## Work order
A verbatim copy of the data is wanted, minus any picture in it.

## Data extracts

================

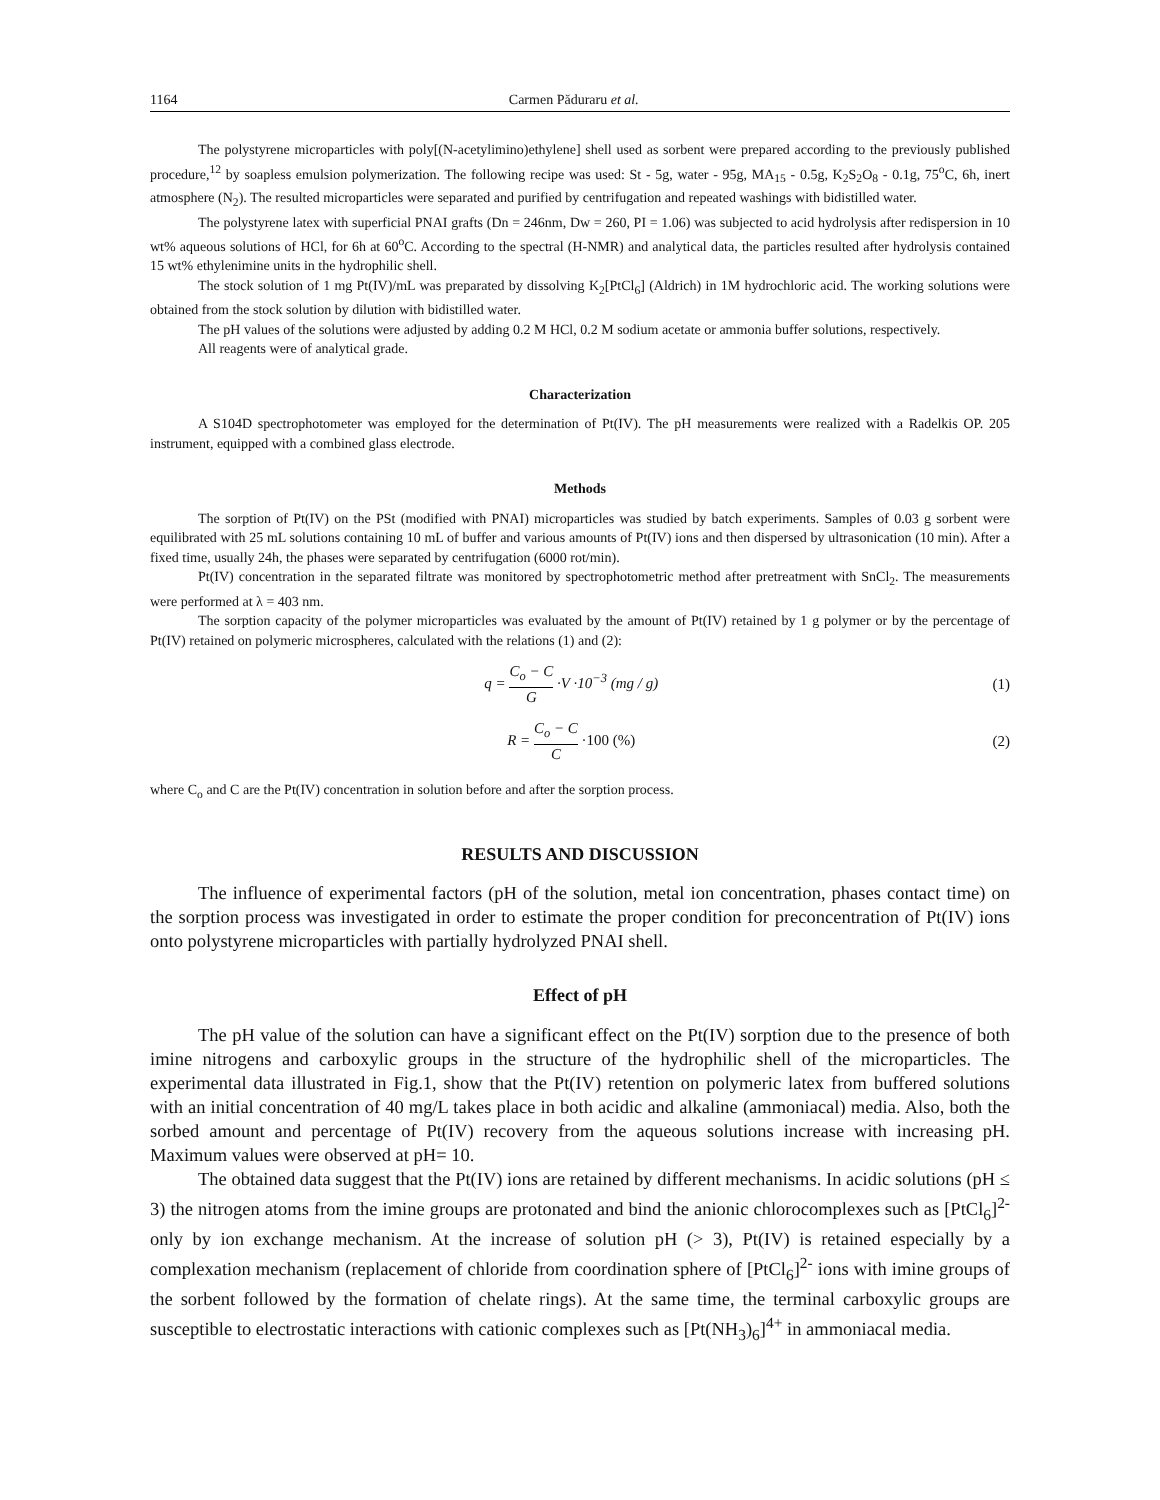1164 Carmen Păduraru et al.
The polystyrene microparticles with poly[(N-acetylimino)ethylene] shell used as sorbent were prepared according to the previously published procedure,<sup>12</sup> by soapless emulsion polymerization. The following recipe was used: St - 5g, water - 95g, MA<sub>15</sub> - 0.5g, K<sub>2</sub>S<sub>2</sub>O<sub>8</sub> - 0.1g, 75<sup>o</sup>C, 6h, inert atmosphere (N<sub>2</sub>). The resulted microparticles were separated and purified by centrifugation and repeated washings with bidistilled water.
The polystyrene latex with superficial PNAI grafts (Dn = 246nm, Dw = 260, PI = 1.06) was subjected to acid hydrolysis after redispersion in 10 wt% aqueous solutions of HCl, for 6h at 60<sup>o</sup>C. According to the spectral (H-NMR) and analytical data, the particles resulted after hydrolysis contained 15 wt% ethylenimine units in the hydrophilic shell.
The stock solution of 1 mg Pt(IV)/mL was preparated by dissolving K<sub>2</sub>[PtCl<sub>6</sub>] (Aldrich) in 1M hydrochloric acid. The working solutions were obtained from the stock solution by dilution with bidistilled water.
The pH values of the solutions were adjusted by adding 0.2 M HCl, 0.2 M sodium acetate or ammonia buffer solutions, respectively.
All reagents were of analytical grade.
Characterization
A S104D spectrophotometer was employed for the determination of Pt(IV). The pH measurements were realized with a Radelkis OP. 205 instrument, equipped with a combined glass electrode.
Methods
The sorption of Pt(IV) on the PSt (modified with PNAI) microparticles was studied by batch experiments. Samples of 0.03 g sorbent were equilibrated with 25 mL solutions containing 10 mL of buffer and various amounts of Pt(IV) ions and then dispersed by ultrasonication (10 min). After a fixed time, usually 24h, the phases were separated by centrifugation (6000 rot/min).
Pt(IV) concentration in the separated filtrate was monitored by spectrophotometric method after pretreatment with SnCl<sub>2</sub>. The measurements were performed at λ = 403 nm.
The sorption capacity of the polymer microparticles was evaluated by the amount of Pt(IV) retained by 1 g polymer or by the percentage of Pt(IV) retained on polymeric microspheres, calculated with the relations (1) and (2):
q = C<sub>o</sub> − C G ·V ·10<sup>−3</sup> (mg / g) (1)
R = C<sub>o</sub> − C C ·100 (%) (2)
where C<sub>o</sub> and C are the Pt(IV) concentration in solution before and after the sorption process.
RESULTS AND DISCUSSION
The influence of experimental factors (pH of the solution, metal ion concentration, phases contact time) on the sorption process was investigated in order to estimate the proper condition for preconcentration of Pt(IV) ions onto polystyrene microparticles with partially hydrolyzed PNAI shell.
Effect of pH
The pH value of the solution can have a significant effect on the Pt(IV) sorption due to the presence of both imine nitrogens and carboxylic groups in the structure of the hydrophilic shell of the microparticles. The experimental data illustrated in Fig.1, show that the Pt(IV) retention on polymeric latex from buffered solutions with an initial concentration of 40 mg/L takes place in both acidic and alkaline (ammoniacal) media. Also, both the sorbed amount and percentage of Pt(IV) recovery from the aqueous solutions increase with increasing pH. Maximum values were observed at pH= 10.
The obtained data suggest that the Pt(IV) ions are retained by different mechanisms. In acidic solutions (pH ≤ 3) the nitrogen atoms from the imine groups are protonated and bind the anionic chlorocomplexes such as [PtCl<sub>6</sub>]<sup>2-</sup> only by ion exchange mechanism. At the increase of solution pH (> 3), Pt(IV) is retained especially by a complexation mechanism (replacement of chloride from coordination sphere of [PtCl<sub>6</sub>]<sup>2-</sup> ions with imine groups of the sorbent followed by the formation of chelate rings). At the same time, the terminal carboxylic groups are susceptible to electrostatic interactions with cationic complexes such as [Pt(NH<sub>3</sub>)<sub>6</sub>]<sup>4+</sup> in ammoniacal media.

================

## Final answer
1164 Carmen Păduraru et al.
The polystyrene microparticles with poly[(N-acetylimino)ethylene] shell used as sorbent were prepared according to the previously published procedure,<sup>12</sup> by soapless emulsion polymerization. The following recipe was used: St - 5g, water - 95g, MA<sub>15</sub> - 0.5g, K<sub>2</sub>S<sub>2</sub>O<sub>8</sub> - 0.1g, 75<sup>o</sup>C, 6h, inert atmosphere (N<sub>2</sub>). The resulted microparticles were separated and purified by centrifugation and repeated washings with bidistilled water.
The polystyrene latex with superficial PNAI grafts (Dn = 246nm, Dw = 260, PI = 1.06) was subjected to acid hydrolysis after redispersion in 10 wt% aqueous solutions of HCl, for 6h at 60<sup>o</sup>C. According to the spectral (H-NMR) and analytical data, the particles resulted after hydrolysis contained 15 wt% ethylenimine units in the hydrophilic shell.
The stock solution of 1 mg Pt(IV)/mL was preparated by dissolving K<sub>2</sub>[PtCl<sub>6</sub>] (Aldrich) in 1M hydrochloric acid. The working solutions were obtained from the stock solution by dilution with bidistilled water.
The pH values of the solutions were adjusted by adding 0.2 M HCl, 0.2 M sodium acetate or ammonia buffer solutions, respectively.
All reagents were of analytical grade.
Characterization
A S104D spectrophotometer was employed for the determination of Pt(IV). The pH measurements were realized with a Radelkis OP. 205 instrument, equipped with a combined glass electrode.
Methods
The sorption of Pt(IV) on the PSt (modified with PNAI) microparticles was studied by batch experiments. Samples of 0.03 g sorbent were equilibrated with 25 mL solutions containing 10 mL of buffer and various amounts of Pt(IV) ions and then dispersed by ultrasonication (10 min). After a fixed time, usually 24h, the phases were separated by centrifugation (6000 rot/min).
Pt(IV) concentration in the separated filtrate was monitored by spectrophotometric method after pretreatment with SnCl<sub>2</sub>. The measurements were performed at λ = 403 nm.
The sorption capacity of the polymer microparticles was evaluated by the amount of Pt(IV) retained by 1 g polymer or by the percentage of Pt(IV) retained on polymeric microspheres, calculated with the relations (1) and (2):
q = C<sub>o</sub> − C G ·V ·10<sup>−3</sup> (mg / g) (1)
R = C<sub>o</sub> − C C ·100 (%) (2)
where C<sub>o</sub> and C are the Pt(IV) concentration in solution before and after the sorption process.
RESULTS AND DISCUSSION
The influence of experimental factors (pH of the solution, metal ion concentration, phases contact time) on the sorption process was investigated in order to estimate the proper condition for preconcentration of Pt(IV) ions onto polystyrene microparticles with partially hydrolyzed PNAI shell.
Effect of pH
The pH value of the solution can have a significant effect on the Pt(IV) sorption due to the presence of both imine nitrogens and carboxylic groups in the structure of the hydrophilic shell of the microparticles. The experimental data illustrated in Fig.1, show that the Pt(IV) retention on polymeric latex from buffered solutions with an initial concentration of 40 mg/L takes place in both acidic and alkaline (ammoniacal) media. Also, both the sorbed amount and percentage of Pt(IV) recovery from the aqueous solutions increase with increasing pH. Maximum values were observed at pH= 10.
The obtained data suggest that the Pt(IV) ions are retained by different mechanisms. In acidic solutions (pH ≤ 3) the nitrogen atoms from the imine groups are protonated and bind the anionic chlorocomplexes such as [PtCl<sub>6</sub>]<sup>2-</sup> only by ion exchange mechanism. At the increase of solution pH (> 3), Pt(IV) is retained especially by a complexation mechanism (replacement of chloride from coordination sphere of [PtCl<sub>6</sub>]<sup>2-</sup> ions with imine groups of the sorbent followed by the formation of chelate rings). At the same time, the terminal carboxylic groups are susceptible to electrostatic interactions with cationic complexes such as [Pt(NH<sub>3</sub>)<sub>6</sub>]<sup>4+</sup> in ammoniacal media.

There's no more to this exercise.